In any event, the Supreme Court has found that laws against solicitation, bawdy houses and living off the avails of prostitution make sex workers less safe. Many of the same concerns would apply to the government's anticipated solution of making the purchase (and perhaps even the sale) of sex illegal. It will force sex workers underground where they are will become even more vulnerable to crime.

Calls for an inquiry should not be dismissed. The British Columbia Missing Women Inquiry found that the police missed possible leads in the Pickton case because it did not work closely with aboriginal communities. The police need advice on how to engage with Aboriginal communities who have many reasons to be suspicious of them.

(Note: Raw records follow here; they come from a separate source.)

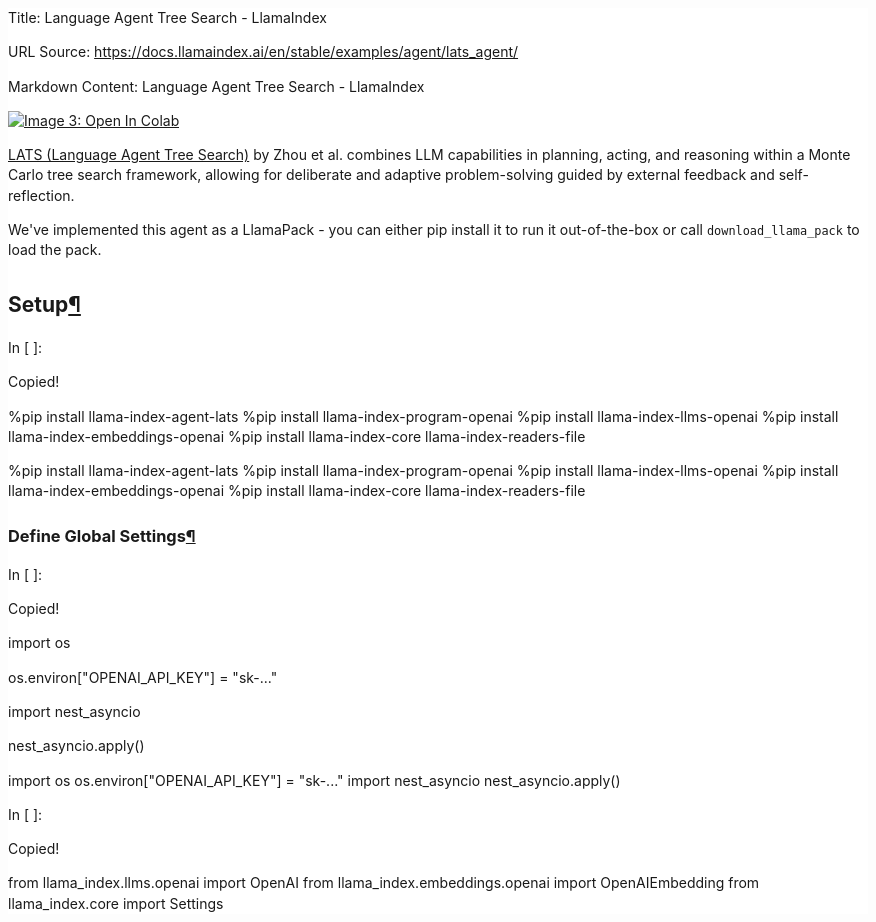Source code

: Title: Language Agent Tree Search - LlamaIndex

URL Source: https://docs.llamaindex.ai/en/stable/examples/agent/lats_agent/

Markdown Content:
Language Agent Tree Search - LlamaIndex


[![Image 3: Open In Colab](https://colab.research.google.com/assets/colab-badge.svg)](https://colab.research.google.com/github/run-llama/llama_index/blob/main/llama-index-packs/llama-index-packs-lats/examples/language_agent_tree_search.ipynb)

[LATS (Language Agent Tree Search)](https://arxiv.org/pdf/2310.04406.pdf) by Zhou et al. combines LLM capabilities in planning, acting, and reasoning within a Monte Carlo tree search framework, allowing for deliberate and adaptive problem-solving guided by external feedback and self-reflection.

We've implemented this agent as a LlamaPack - you can either pip install it to run it out-of-the-box or call `download_llama_pack` to load the pack.

Setup[¶](https://docs.llamaindex.ai/en/stable/examples/agent/lats_agent/#setup)
-------------------------------------------------------------------------------

In \[ \]:

Copied!

%pip install llama\-index\-agent\-lats
%pip install llama\-index\-program\-openai
%pip install llama\-index\-llms\-openai
%pip install llama\-index\-embeddings\-openai
%pip install llama\-index\-core llama\-index\-readers\-file

%pip install llama-index-agent-lats %pip install llama-index-program-openai %pip install llama-index-llms-openai %pip install llama-index-embeddings-openai %pip install llama-index-core llama-index-readers-file

### Define Global Settings[¶](https://docs.llamaindex.ai/en/stable/examples/agent/lats_agent/#define-global-settings)

In \[ \]:

Copied!

import os

os.environ\["OPENAI\_API\_KEY"\] \= "sk-..."

import nest\_asyncio

nest\_asyncio.apply()

import os os.environ\["OPENAI\_API\_KEY"\] = "sk-..." import nest\_asyncio nest\_asyncio.apply()

In \[ \]:

Copied!

from llama\_index.llms.openai import OpenAI
from llama\_index.embeddings.openai import OpenAIEmbedding
from llama\_index.core import Settings
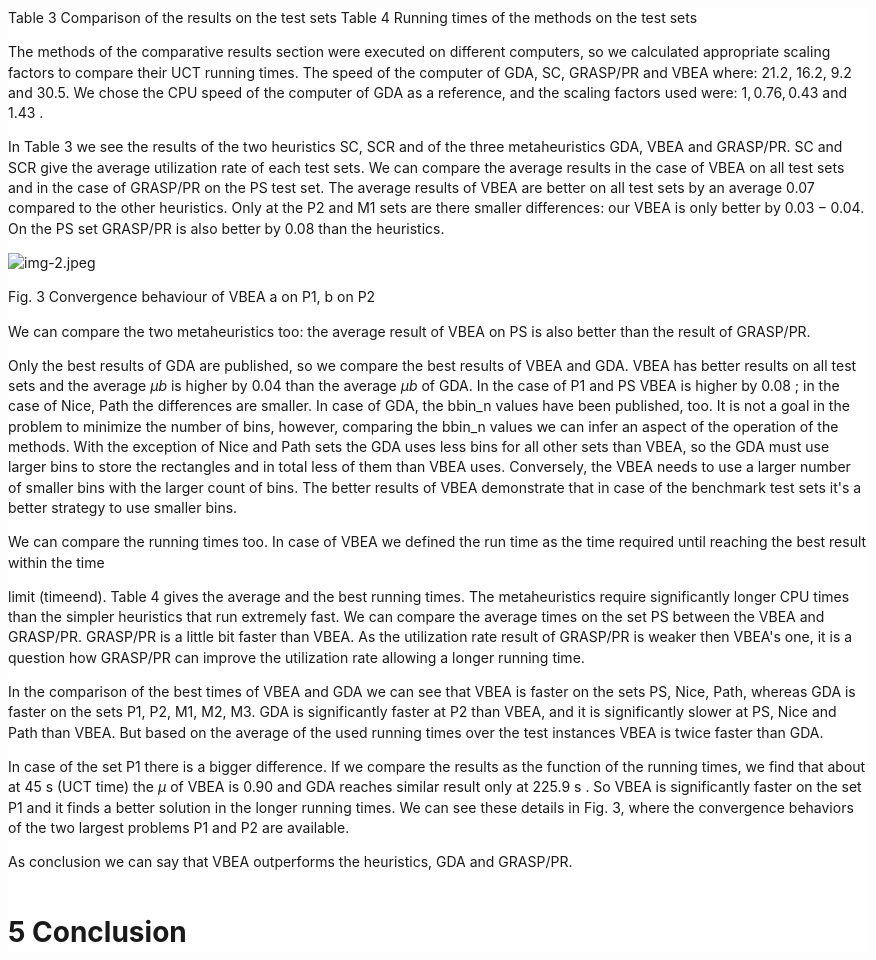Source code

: Table 3 Comparison of the results on the test sets
Table 4 Running times of the methods on the test sets

The methods of the comparative results section were executed on different computers, so we calculated appropriate scaling factors to compare their UCT running times. The speed of the computer of GDA, SC, GRASP/PR and VBEA where: 21.2, 16.2, 9.2 and 30.5. We chose the CPU speed of the computer of GDA as a reference, and the scaling factors used were: $1,0.76,0.43$ and 1.43 .

In Table 3 we see the results of the two heuristics SC, SCR and of the three metaheuristics GDA, VBEA and GRASP/PR. SC and SCR give the average utilization rate of each test sets. We can compare the average results in the case of VBEA on all test sets and in the case of GRASP/PR on the PS test set. The average results of VBEA are better on all test sets by an average 0.07 compared to the other heuristics. Only at the P2 and M1 sets are there smaller differences: our VBEA is only better by $0.03-0.04$. On the PS set GRASP/PR is also better by 0.08 than the heuristics.

![img-2.jpeg](img-2.jpeg)

Fig. 3 Convergence behaviour of VBEA a on P1, b on P2

We can compare the two metaheuristics too: the average result of VBEA on PS is also better than the result of GRASP/PR.

Only the best results of GDA are published, so we compare the best results of VBEA and GDA. VBEA has better results on all test sets and the average $\mu b$ is higher by 0.04 than the average $\mu b$ of GDA. In the case of P1 and PS VBEA is higher by 0.08 ; in the case of Nice, Path the differences are smaller. In case of GDA, the bbin_n values have been published, too. It is not a goal in the problem to minimize the number of bins, however, comparing the bbin_n values we can infer an aspect of the operation of the methods. With the exception of Nice and Path sets the GDA uses less bins for all other sets than VBEA, so the GDA must use larger bins to store the rectangles and in total less of them than VBEA uses. Conversely, the VBEA needs to use a larger number of smaller bins with the larger count of bins. The better results of VBEA demonstrate that in case of the benchmark test sets it's a better strategy to use smaller bins.

We can compare the running times too. In case of VBEA we defined the run time as the time required until reaching the best result within the time

limit (timeend). Table 4 gives the average and the best running times. The metaheuristics require significantly longer CPU times than the simpler heuristics that run extremely fast. We can compare the average times on the set PS between the VBEA and GRASP/PR. GRASP/PR is a little bit faster than VBEA. As the utilization rate result of GRASP/PR is weaker then VBEA's one, it is a question how GRASP/PR can improve the utilization rate allowing a longer running time.

In the comparison of the best times of VBEA and GDA we can see that VBEA is faster on the sets PS, Nice, Path, whereas GDA is faster on the sets P1, P2, M1, M2, M3. GDA is significantly faster at P2 than VBEA, and it is significantly slower at PS, Nice and Path than VBEA. But based on the average of the used running times over the test instances VBEA is twice faster than GDA.

In case of the set P1 there is a bigger difference. If we compare the results as the function of the running times, we find that about at 45 s (UCT time) the $\mu$ of VBEA is 0.90 and GDA reaches similar result only at 225.9 s . So VBEA is significantly faster on the set P1 and it finds a better solution in the longer running times. We can see these details in Fig. 3, where the convergence behaviors of the two largest problems P1 and P2 are available.

As conclusion we can say that VBEA outperforms the heuristics, GDA and GRASP/PR.

# 5 Conclusion 
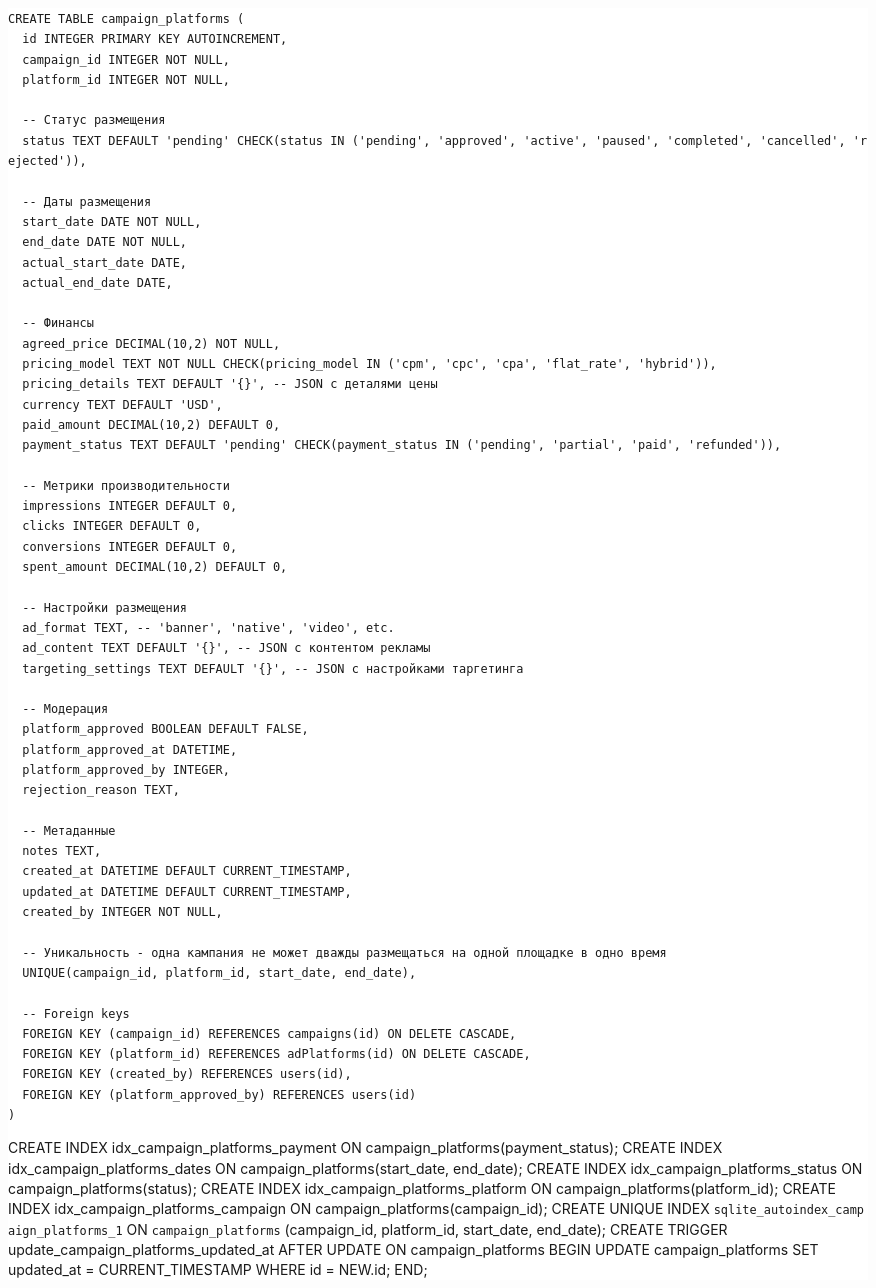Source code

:     CREATE TABLE campaign_platforms (
      id INTEGER PRIMARY KEY AUTOINCREMENT,
      campaign_id INTEGER NOT NULL,
      platform_id INTEGER NOT NULL,
      
      -- Статус размещения
      status TEXT DEFAULT 'pending' CHECK(status IN ('pending', 'approved', 'active', 'paused', 'completed', 'cancelled', 'rejected')),
      
      -- Даты размещения
      start_date DATE NOT NULL,
      end_date DATE NOT NULL,
      actual_start_date DATE,
      actual_end_date DATE,
      
      -- Финансы
      agreed_price DECIMAL(10,2) NOT NULL,
      pricing_model TEXT NOT NULL CHECK(pricing_model IN ('cpm', 'cpc', 'cpa', 'flat_rate', 'hybrid')),
      pricing_details TEXT DEFAULT '{}', -- JSON с деталями цены
      currency TEXT DEFAULT 'USD',
      paid_amount DECIMAL(10,2) DEFAULT 0,
      payment_status TEXT DEFAULT 'pending' CHECK(payment_status IN ('pending', 'partial', 'paid', 'refunded')),
      
      -- Метрики производительности
      impressions INTEGER DEFAULT 0,
      clicks INTEGER DEFAULT 0,
      conversions INTEGER DEFAULT 0,
      spent_amount DECIMAL(10,2) DEFAULT 0,
      
      -- Настройки размещения
      ad_format TEXT, -- 'banner', 'native', 'video', etc.
      ad_content TEXT DEFAULT '{}', -- JSON с контентом рекламы
      targeting_settings TEXT DEFAULT '{}', -- JSON с настройками таргетинга
      
      -- Модерация
      platform_approved BOOLEAN DEFAULT FALSE,
      platform_approved_at DATETIME,
      platform_approved_by INTEGER,
      rejection_reason TEXT,
      
      -- Метаданные
      notes TEXT,
      created_at DATETIME DEFAULT CURRENT_TIMESTAMP,
      updated_at DATETIME DEFAULT CURRENT_TIMESTAMP,
      created_by INTEGER NOT NULL,
      
      -- Уникальность - одна кампания не может дважды размещаться на одной площадке в одно время
      UNIQUE(campaign_id, platform_id, start_date, end_date),
      
      -- Foreign keys
      FOREIGN KEY (campaign_id) REFERENCES campaigns(id) ON DELETE CASCADE,
      FOREIGN KEY (platform_id) REFERENCES adPlatforms(id) ON DELETE CASCADE,
      FOREIGN KEY (created_by) REFERENCES users(id),
      FOREIGN KEY (platform_approved_by) REFERENCES users(id)
    )
CREATE INDEX idx_campaign_platforms_payment ON campaign_platforms(payment_status);
CREATE INDEX idx_campaign_platforms_dates ON campaign_platforms(start_date, end_date);
CREATE INDEX idx_campaign_platforms_status ON campaign_platforms(status);
CREATE INDEX idx_campaign_platforms_platform ON campaign_platforms(platform_id);
CREATE INDEX idx_campaign_platforms_campaign ON campaign_platforms(campaign_id);
CREATE UNIQUE INDEX `sqlite_autoindex_campaign_platforms_1` ON `campaign_platforms` (campaign_id, platform_id, start_date, end_date);
CREATE TRIGGER update_campaign_platforms_updated_at 
    AFTER UPDATE ON campaign_platforms
    BEGIN
      UPDATE campaign_platforms SET updated_at = CURRENT_TIMESTAMP WHERE id = NEW.id;
    END;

The greatest value of an inquiry, however, would be to demonstrate that Canadians care about the lost aboriginal mothers and daughters.

Such an inquiry would "commit sociology," but in doing so it would educate Canadians about the roots of the victimization of aboriginal women in residential schools, child-welfare apprehensions, sexual discrimination under the Indian Act, conditions on reserves, poverty and addictions.

Imprisoning people is very expensive. Other forms of support for aboriginal families and communities seem more promising. The RCMP report calls for crime prevention that works with community partners and other parts of government. It does not pretend that imprisonment is the answer.

The divide between criminals and victims that the federal government stresses is often a false one, especially for aboriginal people. More than a third of women in prison are Aboriginal and this is also part of the story.

A public inquiry that listened to the affected families and communities might help Canadians better understand the causes of this serious national problem. It might reveal more constructive and less expensive ways than imprisonment to reduce violence against aboriginal women. Canada has already heavily invested in imprisonment.

Unfortunately it is not making aboriginal women safer.